MP: When Cameron Ward (counsel for 25 murdered women’s families) got documents from the commission, much of them was redacted. Most of the information was gone. They only let him see what they wanted him to see.
LCP: Why do you think the Province held the inquiry, if it didn’t yield answers or satisfy the public? Isn’t that the point of an inquiry — to satisfy the public that justice was done?
MP: That’s a question only they can answer. Why did they hold it? Because they certainly didn’t do a good job of it. If they were going to hold an inquiry, they should have held it and did the job right. Wally Oppal knows how people were saying this was not finished yet, but he was in a hurry to get through it. Then they changed to a panel system, and had four, five people to a panel.
LCP: What’s the problem with that?
MP: The lawyer can’t cross-examine properly. They were getting so little time to cross-examine each witness. They were big players, people who were really involved in the (Pickton) case at the time. If you’re sitting there and your boss is next to you, are you going to talk bad about him?
LCP: As an Indigenous woman yourself, could you talk about how this has affected you? There’s 600 missing or murdered Native women across Canada. Does that weigh on you to know your daughter is one of them?
MP: It’s a horrible, horrible figure. That’s way too many murdered women. A woman is a woman is a woman. I’ve been called a ‘red apple.’ I said, ‘What’s that?’ Red on the outside, white on the inside. That’s truly what I am — I was born and raised in East Vancouver. I don’t have any Native culture. My grandmother didn’t, my mother didn’t. This is totally new to me.
LCP: Has this been eye-opening for you, then?
MP: Absolutely. I love it — it’s powerful. I went to shut down the Arthur Laing bridge last week with the Musqueam (First Nation, protesting development of their burial ground). That was powerful. To know that is part of me, and a part of me I’ve missed all my life. The first time I smudged (a cleansing ritual with sage), I didn’t even know what they were doing.
LCP: What’s next for you?
MP: I’m going to take a break, and see what comes of this. But hopefully something will. I’ve thought about going to the Downtown Eastside to help some of the organizations down there. If I could help save a life…

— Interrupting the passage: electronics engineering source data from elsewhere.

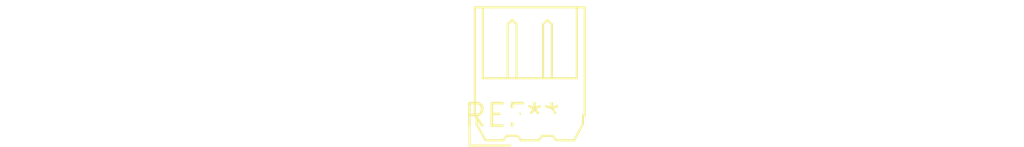
<source format=kicad_pcb>
(kicad_pcb (version 20240108) (generator pcbnew)

  (general
    (thickness 1.6)
  )

  (paper "A4")
  (layers
    (0 "F.Cu" signal)
    (31 "B.Cu" signal)
    (32 "B.Adhes" user "B.Adhesive")
    (33 "F.Adhes" user "F.Adhesive")
    (34 "B.Paste" user)
    (35 "F.Paste" user)
    (36 "B.SilkS" user "B.Silkscreen")
    (37 "F.SilkS" user "F.Silkscreen")
    (38 "B.Mask" user)
    (39 "F.Mask" user)
    (40 "Dwgs.User" user "User.Drawings")
    (41 "Cmts.User" user "User.Comments")
    (42 "Eco1.User" user "User.Eco1")
    (43 "Eco2.User" user "User.Eco2")
    (44 "Edge.Cuts" user)
    (45 "Margin" user)
    (46 "B.CrtYd" user "B.Courtyard")
    (47 "F.CrtYd" user "F.Courtyard")
    (48 "B.Fab" user)
    (49 "F.Fab" user)
    (50 "User.1" user)
    (51 "User.2" user)
    (52 "User.3" user)
    (53 "User.4" user)
    (54 "User.5" user)
    (55 "User.6" user)
    (56 "User.7" user)
    (57 "User.8" user)
    (58 "User.9" user)
  )

  (setup
    (pad_to_mask_clearance 0)
    (pcbplotparams
      (layerselection 0x00010fc_ffffffff)
      (plot_on_all_layers_selection 0x0000000_00000000)
      (disableapertmacros false)
      (usegerberextensions false)
      (usegerberattributes false)
      (usegerberadvancedattributes false)
      (creategerberjobfile false)
      (dashed_line_dash_ratio 12.000000)
      (dashed_line_gap_ratio 3.000000)
      (svgprecision 4)
      (plotframeref false)
      (viasonmask false)
      (mode 1)
      (useauxorigin false)
      (hpglpennumber 1)
      (hpglpenspeed 20)
      (hpglpendiameter 15.000000)
      (dxfpolygonmode false)
      (dxfimperialunits false)
      (dxfusepcbnewfont false)
      (psnegative false)
      (psa4output false)
      (plotreference false)
      (plotvalue false)
      (plotinvisibletext false)
      (sketchpadsonfab false)
      (subtractmaskfromsilk false)
      (outputformat 1)
      (mirror false)
      (drillshape 1)
      (scaleselection 1)
      (outputdirectory "")
    )
  )

  (net 0 "")

  (footprint "Molex_Micro-Latch_53254-0270_1x02_P2.00mm_Horizontal" (layer "F.Cu") (at 0 0))

)

</source>
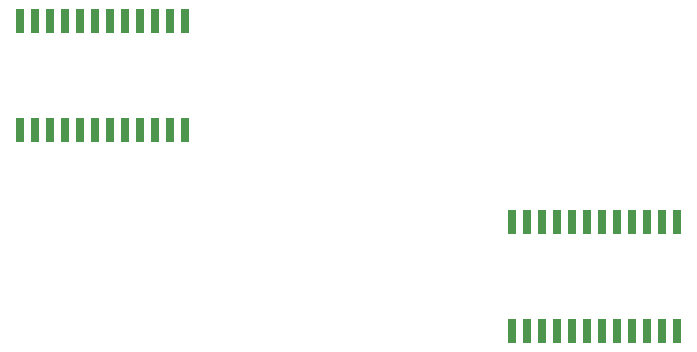
<source format=gbr>
%TF.GenerationSoftware,KiCad,Pcbnew,7.0.6*%
%TF.CreationDate,2023-09-01T12:50:58+02:00*%
%TF.ProjectId,gs,67732e6b-6963-4616-945f-706362585858,rev?*%
%TF.SameCoordinates,Original*%
%TF.FileFunction,Paste,Top*%
%TF.FilePolarity,Positive*%
%FSLAX46Y46*%
G04 Gerber Fmt 4.6, Leading zero omitted, Abs format (unit mm)*
G04 Created by KiCad (PCBNEW 7.0.6) date 2023-09-01 12:50:58*
%MOMM*%
%LPD*%
G01*
G04 APERTURE LIST*
G04 Aperture macros list*
%AMRoundRect*
0 Rectangle with rounded corners*
0 $1 Rounding radius*
0 $2 $3 $4 $5 $6 $7 $8 $9 X,Y pos of 4 corners*
0 Add a 4 corners polygon primitive as box body*
4,1,4,$2,$3,$4,$5,$6,$7,$8,$9,$2,$3,0*
0 Add four circle primitives for the rounded corners*
1,1,$1+$1,$2,$3*
1,1,$1+$1,$4,$5*
1,1,$1+$1,$6,$7*
1,1,$1+$1,$8,$9*
0 Add four rect primitives between the rounded corners*
20,1,$1+$1,$2,$3,$4,$5,0*
20,1,$1+$1,$4,$5,$6,$7,0*
20,1,$1+$1,$6,$7,$8,$9,0*
20,1,$1+$1,$8,$9,$2,$3,0*%
G04 Aperture macros list end*
%ADD10RoundRect,0.042000X-0.258000X0.993000X-0.258000X-0.993000X0.258000X-0.993000X0.258000X0.993000X0*%
G04 APERTURE END LIST*
D10*
%TO.C,U8*%
X217297000Y-205169000D03*
X216027000Y-205169000D03*
X214757000Y-205169000D03*
X213487000Y-205169000D03*
X212217000Y-205169000D03*
X210947000Y-205169000D03*
X209677000Y-205169000D03*
X208407000Y-205169000D03*
X207137000Y-205169000D03*
X205867000Y-205169000D03*
X204597000Y-205169000D03*
X203327000Y-205169000D03*
X203327000Y-214439000D03*
X204597000Y-214439000D03*
X205867000Y-214439000D03*
X207137000Y-214439000D03*
X208407000Y-214439000D03*
X209677000Y-214439000D03*
X210947000Y-214439000D03*
X212217000Y-214439000D03*
X213487000Y-214439000D03*
X214757000Y-214439000D03*
X216027000Y-214439000D03*
X217297000Y-214439000D03*
%TD*%
%TO.C,U6*%
X175641000Y-188123000D03*
X174371000Y-188123000D03*
X173101000Y-188123000D03*
X171831000Y-188123000D03*
X170561000Y-188123000D03*
X169291000Y-188123000D03*
X168021000Y-188123000D03*
X166751000Y-188123000D03*
X165481000Y-188123000D03*
X164211000Y-188123000D03*
X162941000Y-188123000D03*
X161671000Y-188123000D03*
X161671000Y-197393000D03*
X162941000Y-197393000D03*
X164211000Y-197393000D03*
X165481000Y-197393000D03*
X166751000Y-197393000D03*
X168021000Y-197393000D03*
X169291000Y-197393000D03*
X170561000Y-197393000D03*
X171831000Y-197393000D03*
X173101000Y-197393000D03*
X174371000Y-197393000D03*
X175641000Y-197393000D03*
%TD*%
M02*

</source>
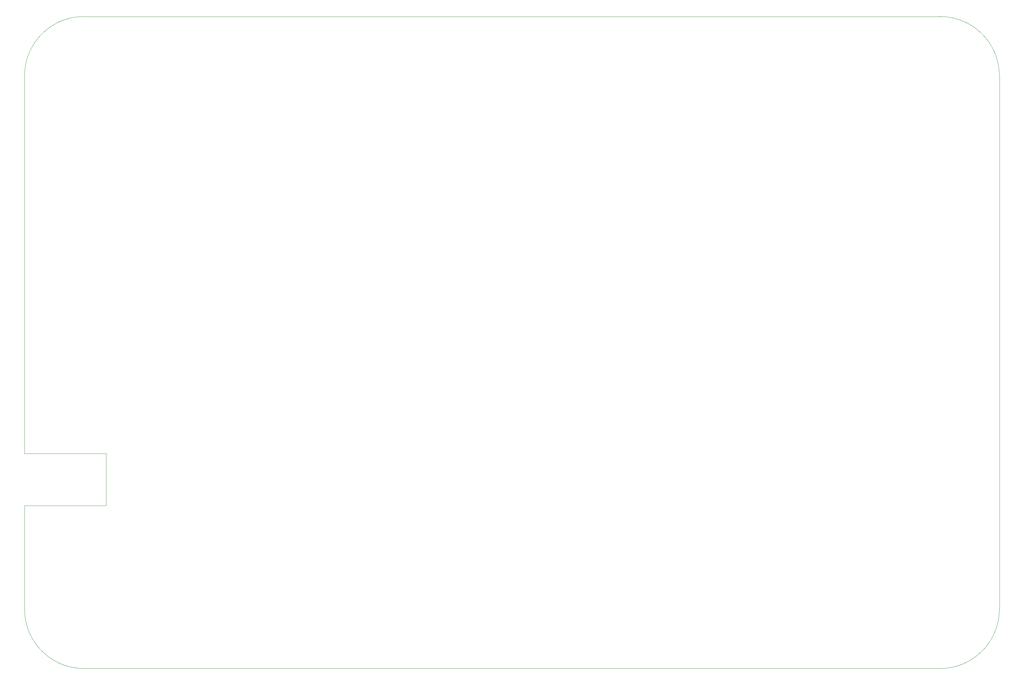
<source format=gbr>
%TF.GenerationSoftware,KiCad,Pcbnew,8.0.4*%
%TF.CreationDate,2024-09-01T11:28:24+09:00*%
%TF.ProjectId,nzx,6e7a782e-6b69-4636-9164-5f7063625858,rev?*%
%TF.SameCoordinates,Original*%
%TF.FileFunction,Profile,NP*%
%FSLAX46Y46*%
G04 Gerber Fmt 4.6, Leading zero omitted, Abs format (unit mm)*
G04 Created by KiCad (PCBNEW 8.0.4) date 2024-09-01 11:28:24*
%MOMM*%
%LPD*%
G01*
G04 APERTURE LIST*
%TA.AperFunction,Profile*%
%ADD10C,0.100000*%
%TD*%
G04 APERTURE END LIST*
D10*
X0Y-132000000D02*
X0Y-160492190D01*
X263000000Y-160000000D02*
G75*
G02*
X247000000Y-176000000I-16000000J0D01*
G01*
X263000000Y-16000000D02*
X263000000Y-160000000D01*
X0Y-118000000D02*
X22000000Y-118000000D01*
X0Y-16000000D02*
G75*
G02*
X16000000Y0I16000002J-2D01*
G01*
X22000000Y-132000000D02*
X0Y-132000000D01*
X247000000Y0D02*
G75*
G02*
X263000000Y-16000000I0J-16000000D01*
G01*
X0Y-118000000D02*
X0Y-16000000D01*
X16000000Y0D02*
X247000000Y0D01*
X15999999Y-176000000D02*
G75*
G02*
X0Y-160492190I0J16007810D01*
G01*
X16000000Y-176000000D02*
X247000000Y-176000000D01*
X22000000Y-118000000D02*
X22000000Y-132000000D01*
M02*

</source>
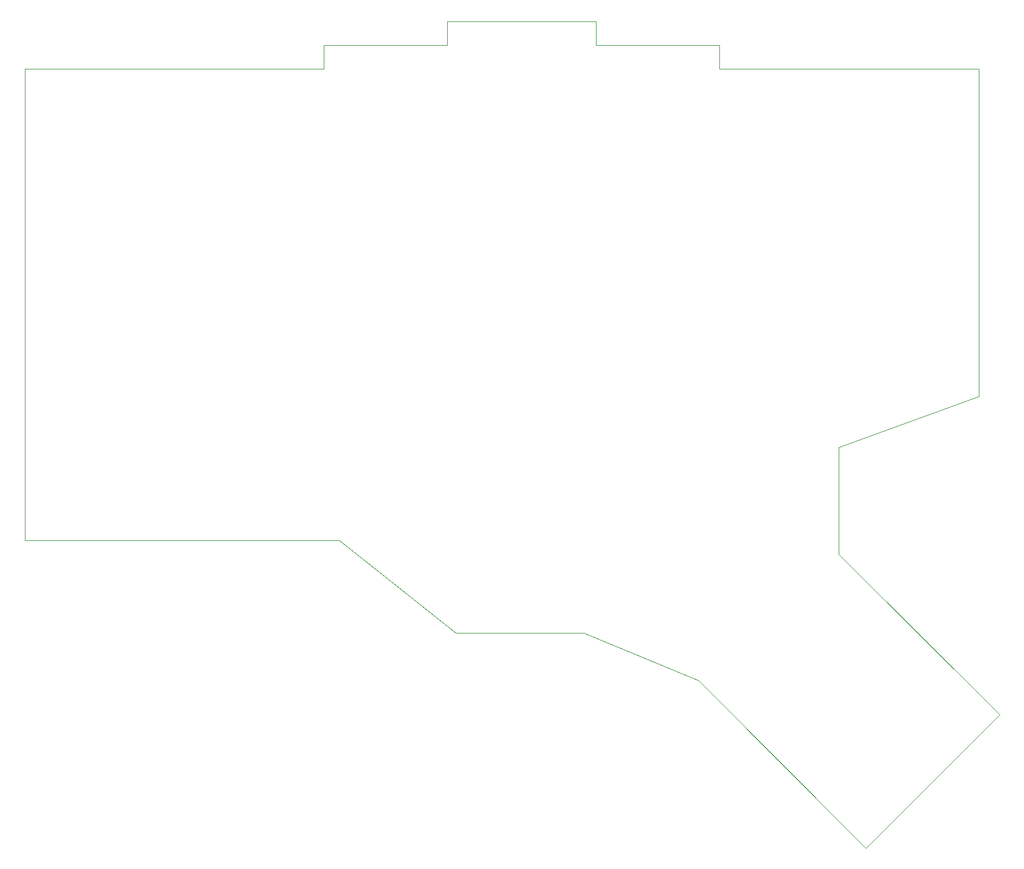
<source format=gbr>
%TF.GenerationSoftware,KiCad,Pcbnew,9.0.0*%
%TF.CreationDate,2025-03-18T17:15:54-04:00*%
%TF.ProjectId,skylight,736b796c-6967-4687-942e-6b696361645f,1.0*%
%TF.SameCoordinates,Original*%
%TF.FileFunction,Profile,NP*%
%FSLAX46Y46*%
G04 Gerber Fmt 4.6, Leading zero omitted, Abs format (unit mm)*
G04 Created by KiCad (PCBNEW 9.0.0) date 2025-03-18 17:15:54*
%MOMM*%
%LPD*%
G01*
G04 APERTURE LIST*
%TA.AperFunction,Profile*%
%ADD10C,0.100000*%
%TD*%
G04 APERTURE END LIST*
D10*
X148500000Y-88375000D02*
X148500000Y-104000000D01*
X113000000Y-26000000D02*
X91250000Y-26000000D01*
X128000000Y-122500000D02*
X111250000Y-115500000D01*
X75500000Y-102000000D02*
X29500000Y-102000000D01*
X131000000Y-29500000D02*
X113000000Y-29500000D01*
X73250000Y-29500000D02*
X73250000Y-33000000D01*
X172000000Y-127500000D02*
X152500000Y-147000000D01*
X91250000Y-29500000D02*
X73250000Y-29500000D01*
X169000000Y-33000000D02*
X169000000Y-80904661D01*
X148500000Y-104000000D02*
X172000000Y-127500000D01*
X92500000Y-115500000D02*
X75500000Y-102000000D01*
X131000000Y-29500000D02*
X131000000Y-33000000D01*
X73250000Y-33000000D02*
X29500000Y-33000000D01*
X29500000Y-102000000D02*
X29500000Y-33000000D01*
X169000000Y-80904661D02*
X148500000Y-88375000D01*
X113000000Y-26000000D02*
X113000000Y-29500000D01*
X91250000Y-26000000D02*
X91250000Y-29500000D01*
X152500000Y-147000000D02*
X128000000Y-122500000D01*
X111250000Y-115500000D02*
X92500000Y-115500000D01*
X169000000Y-33000000D02*
X131000000Y-33000000D01*
M02*

</source>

LCP: My last question: what gives you faith; what gives you hope?
MP: You know, I have no spirituality, but I always hoped that I would. I always wished that I could find something. I was raised Catholic but I’m not practicing. Being part of this — with the drums — it gives me such an inner strength and it’s really a good thing to be part of. What keeps me going? Number one: my grandson, Stephen.